Let me be clear, I am not saying that everyone who voted for Trump was motivated by racism. That would be silly. I know Christians for whom the pro-life cause was so important that all other issues could be pushed aside in order to secure Supreme Court Justices. I disagree, but I understand. I also understand that some believed that Hillary Clinton was so corrupt that voting for her was unthinkable.

But can we at least admit that the health and well being of people of color did not seem factor into the calculus of the scores of Evangelicals who swept Trump into the White House. 

From Longer Still
(Post Election Reflections of a
Black Man amongst the Evangelicals),
November 9, 2016

For a black man or woman in America, whose ancestors suffered through slavery, Jim Crow, segregation, lynch mobs, redlining, and the many ways in which racial disparity has played out, the election of Donald Trump and the language of his supporters (not all of them of course), gave people like Esau reason to fear. The overwhelming support of white evangelicals gave people of color reason to believe that they were alone, abandoned by a majority of the church.

How effective is our preaching of the Gospel when we are insensitive to the oppression experienced by our brothers and sisters of color? Paul said he became all things to all people that he might win some to Christ. In order to do that, Paul had to learn to see the world through the eyes of people who were different than him – for him that meant the Gentiles.

For many of us, it might mean people of color.

We need to be willing to acknowledge and face the sin that is unique to ourselves in the modern United States – individually and collectively – and we need to respect the image of God in each other. We need to listen and learn to understand our brothers and sisters of color.

A large segment of white evangelicalism has failed in the area of race relations. A great deal of pain and confusion has been caused by the consequence of that failure.

This is not political correctness or critical theory. This is the Gospel. Jesus said he came to preach good news to the poor and to set the oppressed free.
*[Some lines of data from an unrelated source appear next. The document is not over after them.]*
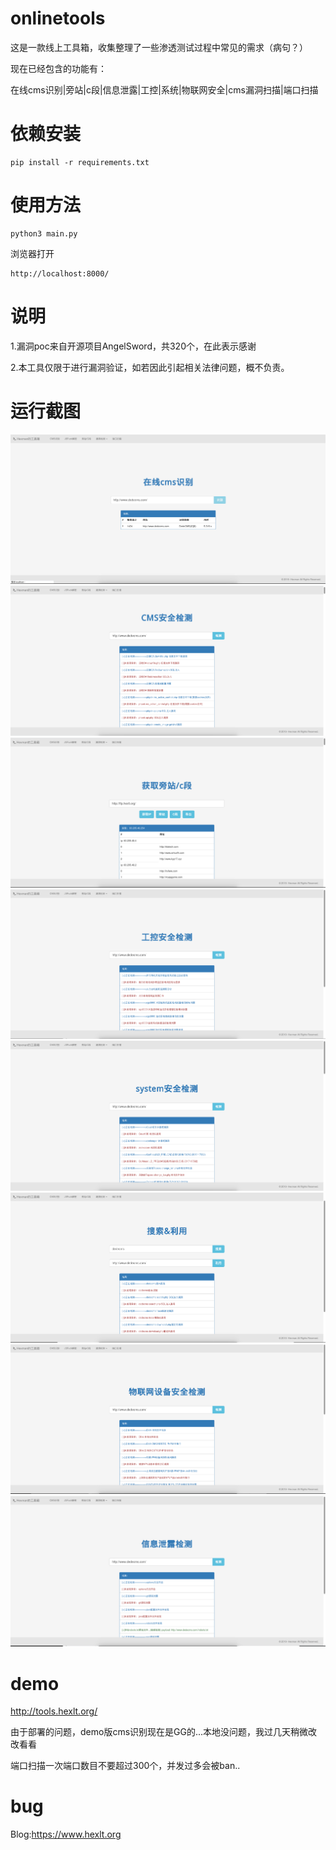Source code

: # onlinetools
这是一款线上工具箱，收集整理了一些渗透测试过程中常见的需求（病句？）

现在已经包含的功能有：

在线cms识别|旁站|c段|信息泄露|工控|系统|物联网安全|cms漏洞扫描|端口扫描




# 依赖安装
    pip install -r requirements.txt

# 使用方法

    python3 main.py

浏览器打开

    http://localhost:8000/


# 说明
1.漏洞poc来自开源项目AngelSword，共320个，在此表示感谢

2.本工具仅限于进行漏洞验证，如若因此引起相关法律问题，概不负责。




# 运行截图

![cmsreg](/img/cms.png)
![cmsvuln](/img/cmsaq.png)
![pang](/img/pang.png)
![industrial](/img/industrial.png)
![system](/img/system.png)
![search](/img/search.png)
![hardware](/img/hardware.png)
![information](/img/information.png)

# demo
http://tools.hexlt.org/

由于部署的问题，demo版cms识别现在是GG的...本地没问题，我过几天稍微改改看看

端口扫描一次端口数目不要超过300个，并发过多会被ban..
  
# bug
Blog:https://www.hexlt.org

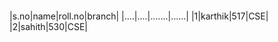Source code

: ####
|s.no|name|roll.no|branch|
|....|....|.......|......|
|1|karthik|517|CSE|
|2|sahith|530|CSE|


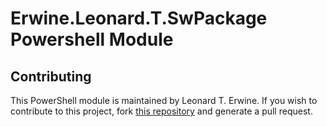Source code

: Erwine.Leonard.T.SwPackage Powershell Module
============================================

Contributing
------------

This PowerShell module is maintained by Leonard T. Erwine. If you wish to contribute to this project, fork [this repository](https://github.com/lerwine/PowerShell-Modules.git) and generate a pull request.
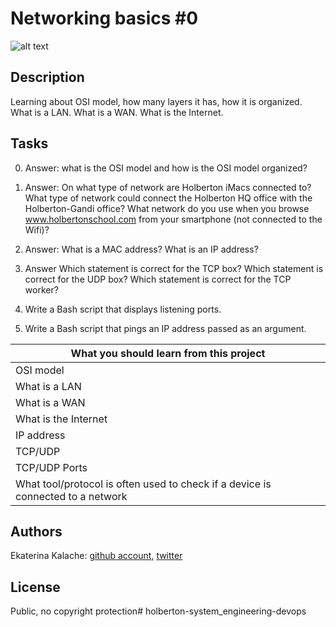 # Networking basics #0
![alt text](http://i.imgur.com/kbaNEA1.jpg)
## Description
Learning about OSI model, how many layers it has, how it is organized. What is a LAN. What is a WAN. What is the Internet.
## Tasks

0. Answer: what is the OSI model and how is the OSI model organized?

1. Answer: On what type of network are Holberton iMacs connected to? What type of network could connect the Holberton HQ office with the Holberton-Gandi office? What network do you use when you browse www.holbertonschool.com from your smartphone (not connected to the Wifi)?

2. Answer: What is a MAC address? What is an IP address?

3. Answer Which statement is correct for the TCP box? Which statement is correct for the UDP box? Which statement is correct for the TCP worker?

4. Write a Bash script that displays listening ports.

5. Write a Bash script that pings an IP address passed as an argument.


| What you should learn from this project |
| ---------------- |
|   OSI model |
|   What is a LAN |
|  What is a WAN |
|  What is the Internet |
|   IP address |
| TCP/UDP |
| TCP/UDP Ports |
| What tool/protocol is often used to check if a device is connected to a network |

## Authors

Ekaterina Kalache: [github account](https://github.com/KatyaKalache), [twitter](https://twitter.com/KatyaKalache)

## License
Public, no copyright protection# holberton-system_engineering-devops
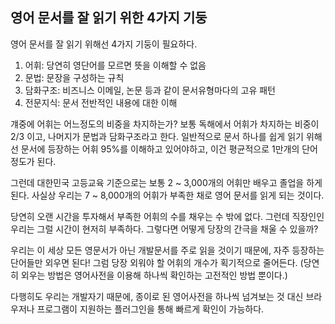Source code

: ## 영어 문서를 잘 읽기 위한 4가지 기둥
영어 문서를 잘 읽기 위해선 4가지 기둥이 필요하다.

1. 어휘: 당연히 영단어를 모르면 뜻을 이해할 수 없음
2. 문법: 문장을 구성하는 규칙
3. 담화구조: 비즈니스 이메일, 논문 등과 같이 문서유형마다의 고유 패턴
4. 전문지식: 문서 전반적인 내용에 대한 이해

걔중에 어휘는 어느정도의 비중을 차지하는가? 보통 독해에서 어휘가 차지하는 비중이 2/3 이고, 나머지가 문법과 담화구조라고 한다. 일반적으로 문서 하나를 쉽게 읽기 위해선 문서에 등장하는 어휘 95%를 이해하고 있어야하고, 이건 평균적으로 1만개의 단어정도가 된다.

그런데 대한민국 고등교육 기준으로는 보통 2 ~ 3,000개의 어휘만 배우고 졸업을 하게 된다. 사실상 우리는 7 ~ 8,000개의 어휘가 부족한 채로 영어 문서를 읽게 되는 것이다.

당연히 오랜 시간을 투자해서 부족한 어휘의 수를 채우는 수 밖에 없다. 그런데 직장인인 우리는 그럴 시간이 현저히 부족하다. 그렇다면 어떻게 당장의 간극을 채울 수 있을까?

우리는 이 세상 모든 영문서가 아닌 개발문서를 주로 읽을 것이기 때문에, 자주 등장하는 단어들만 외우면 된다!  그럼 당장 외워야 할 어휘의 개수가 획기적으로 줄어든다. (당연히 외우는 방법은 영어사전을 이용해 하나씩 확인하는 고전적인 방법 뿐이다.)

다행히도 우리는 개발자기 때문에, 종이로 된 영어사전을 하나씩 넘겨보는 것 대신 브라우저나 프로그램이 지원하는 플러그인을 통해 빠르게 확인이 가능하다.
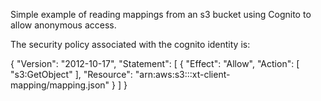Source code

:Simple example of reading mappings from an s3 bucket using
Cognito to allow anonymous access.

The security policy associated with the cognito identity is:

{
  "Version": "2012-10-17",
  "Statement": [
    {
      "Effect": "Allow",
      "Action": [
        "s3:GetObject"
      ],
      "Resource": "arn:aws:s3:::xt-client-mapping/mapping.json"
    }
  ]
}

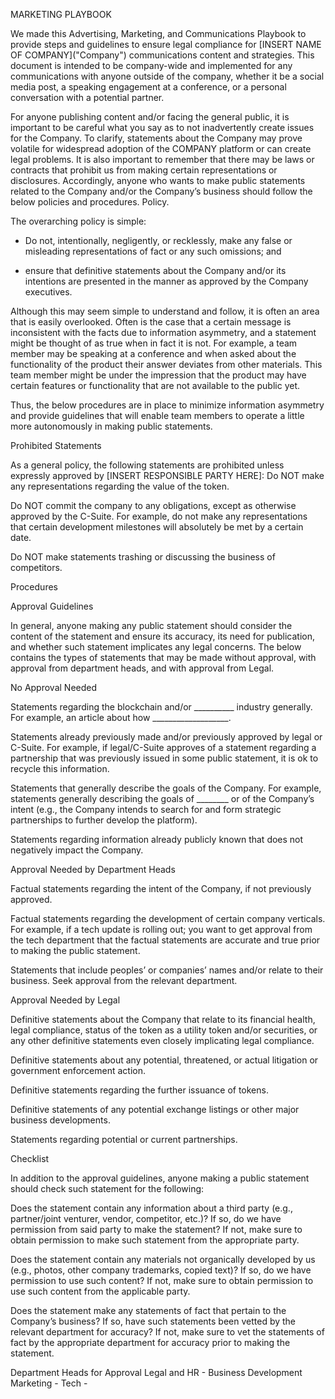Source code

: MARKETING PLAYBOOK

We made this Advertising, Marketing, and Communications Playbook to provide steps and guidelines to ensure legal compliance for \[INSERT NAME OF COMPANY]("Company") communications content and strategies. This document is intended to be company-wide and implemented for any communications with anyone outside of the company, whether it be a social media post, a speaking engagement at a conference, or a personal conversation with a potential partner. 

For anyone publishing content and/or facing the general public, it is important to be careful what you say as to not inadvertently create issues for the Company. To clarify, statements about the Company may prove volatile for widespread adoption of the COMPANY platform or can create legal problems.  It is also important to remember that there may be laws or contracts that prohibit us from making certain representations or disclosures. Accordingly, anyone who wants to make public statements related to the Company and/or the Company’s business should follow the below policies and procedures. 
Policy.

The overarching policy is simple:

- Do not, intentionally, negligently, or recklessly, make any false or misleading representations of fact or any such omissions; and

- ensure that definitive statements about the Company and/or its intentions are presented in the manner as approved by the Company executives. 

Although this may seem simple to understand and follow, it is often an area that is easily overlooked. Often is the case that a certain message is inconsistent with the facts due to information asymmetry, and a statement might be thought of as true when in fact it is not. 
For example, a team member may be speaking at a conference and when asked about the functionality of the product their answer deviates from other materials. This team member might be under the impression that the product may have certain features or functionality that are not available to the public yet.

Thus, the below procedures are in place to minimize information asymmetry and provide guidelines that will enable team members to operate a little more autonomously in making public statements.

Prohibited Statements

As a general policy, the following statements are prohibited unless expressly approved by [INSERT RESPONSIBLE PARTY HERE]:
Do NOT make any representations regarding the value of the token.

Do NOT commit the company to any obligations, except as otherwise approved by the C-Suite. For example, do not make any representations that certain development milestones will absolutely be met by a certain date.

Do NOT make statements trashing or discussing the business of competitors.

Procedures

Approval Guidelines

In general, anyone making any public statement should consider the content of the statement and ensure its accuracy, its need for publication, and whether such statement implicates any legal concerns. The below contains the types of statements that may be made without approval, with approval from department heads, and with approval from Legal.

No Approval Needed

Statements regarding the blockchain and/or __________ industry generally. For example, an article about how ___________________.

Statements already previously made and/or previously approved by legal or C-Suite. For example, if legal/C-Suite approves of a statement regarding a partnership that was previously issued in some public statement, it is ok to recycle this information.

Statements that generally describe the goals of the Company. For example, statements generally describing the goals of ________ or of the Company’s intent (e.g., the Company intends to search for and form strategic partnerships to further develop the platform).

Statements regarding information already publicly known that does not negatively impact the Company.

Approval Needed by Department Heads

Factual statements regarding the intent of the Company, if not previously approved.

Factual statements regarding the development of certain company verticals. For example, if a tech update is rolling out; you want to get approval from the tech department that the factual statements are accurate and true prior to making the public statement. 

Statements that include peoples’ or companies’ names and/or relate to their business. Seek approval from the relevant department.

Approval Needed by Legal

Definitive statements about the Company that relate to its financial health, legal compliance, status of the token as a utility token and/or securities, or any other definitive statements even closely implicating legal compliance.

Definitive statements about any potential, threatened, or actual litigation or government enforcement action.

Definitive statements regarding the further issuance of tokens.

Definitive statements of any potential exchange listings or other major business developments.

Statements regarding potential or current partnerships.

Checklist

In addition to the approval guidelines, anyone making a public statement should check such statement for the following:

Does the statement contain any information about a third party (e.g., partner/joint venturer, vendor, competitor, etc.)? If so, do we have permission from said party to make the statement? If not, make sure to obtain permission to make such statement from the appropriate party.

Does the statement contain any materials not organically developed by us (e.g., photos, other company trademarks, copied text)? If so, do we have permission to use such content? If not, make sure to obtain permission to use such content from the applicable party.

Does the statement make any statements of fact that pertain to the Company’s business? If so, have such statements been vetted by the relevant department for accuracy? If not, make sure to vet the statements of fact by the appropriate department for accuracy prior to making the statement.

Department Heads for Approval
Legal and HR - 
Business Development 
Marketing - 
Tech - 



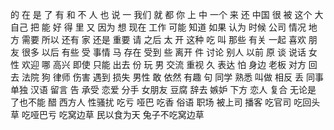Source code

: 的
在
是
了
有
和
不
人
也
说
一
我们
就
都
你
上
中
一个
来
还
中国
很
被
这个
大
自己
把
能
好
得
里
又
因为
想
现在
工作
可能
知道
如果
认为
时候
公司
情况
地方
需要
所以
还有
家
还是
重要
请
之后
太
开
这种
吃
叫
那些
有关
一起
喜欢
朋友
很多
以后
有些
受
事情
马
存在
受到
些
离开
件
讨论
别人
以前
原
谈
说话
女性
欢迎
哪
高兴
即使
只能
出去
份
玩
男
交流
重视
久
表达
怕
身边
老板
对方
回去
法院
狗
律师
伤害
遇到
损失
男性
敢
依然
有趣
句
同学
熟悉
叫做
相反
丢
同事
单独
汉语
留言
告
承受
恋爱
分手
女朋友
豆腐
辞去
嫉妒
下方
恋人
复合
无论是
了也不能
醋
西方人
性骚扰
吃亏
哑巴
吃香
俗语
职场
被上司
播客
吃官司
吃回头草
吃哑巴亏
吃窝边草
民以食为天
兔子不吃窝边草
People of color in the United States have collectively experienced poverty and oppression in ways that “my people” haven’t.

As I listen to them, I realize it still hurts.

I submit that respecting the image of God in people of color means listening to their stories, understanding their pain, seeking forgiveness for any part we/I have played in that pain and seeking to do what we/I can do in our/my spheres of influence to bring unity where there has been division.

In keeping with the title and theme of this article, I invite my white brothers and sisters to listen to the candid discussion of McCaulley and Holmes (linked in the previous paragraph). They are both conservative and orthodox in their Christian faith, but their experiences and views on the world are colored by their experience, just as mine are by my experience.

The experience of a black man or woman in the United States is different than the experience of a white man or woman. It just is. Men and women of color share collectively in experiences that I will never know or appreciate in the same way they do. I have not lived what they have lived.

In these times of obvious racial tension, I need to hear what they have to say, and I need to listen. I need to recognize the image of God in them – something that was not well-recognized in our recent past as a country.

The weight of the history of slavery and racism in this country continues to burden people of color in many psychological, social, physical, cultural, emotional and spiritual ways. Paul urges us to “bear one another’s burdens”. (Gal. 6:2) We can’t bear the burdens of our black brothers and sisters if we don’t listen.

I remind myself as I write this of the importance of listening, and I put it out into the world as encouragement for others to do the same.

Jesus has paved the way by giving his very life to break down the walls that divide us – that we might be one with him as he is one with the Father; that we might be one with each other as we are one with him.

Just as Peter saw the work of the Holy Spirit in the life of the Roman Centurion, Cornelius, and his household, we need to get close enough to our black brothers and sisters to see the work of the Holy Spirit in their lives. We need to recognize and respect the image of God in them.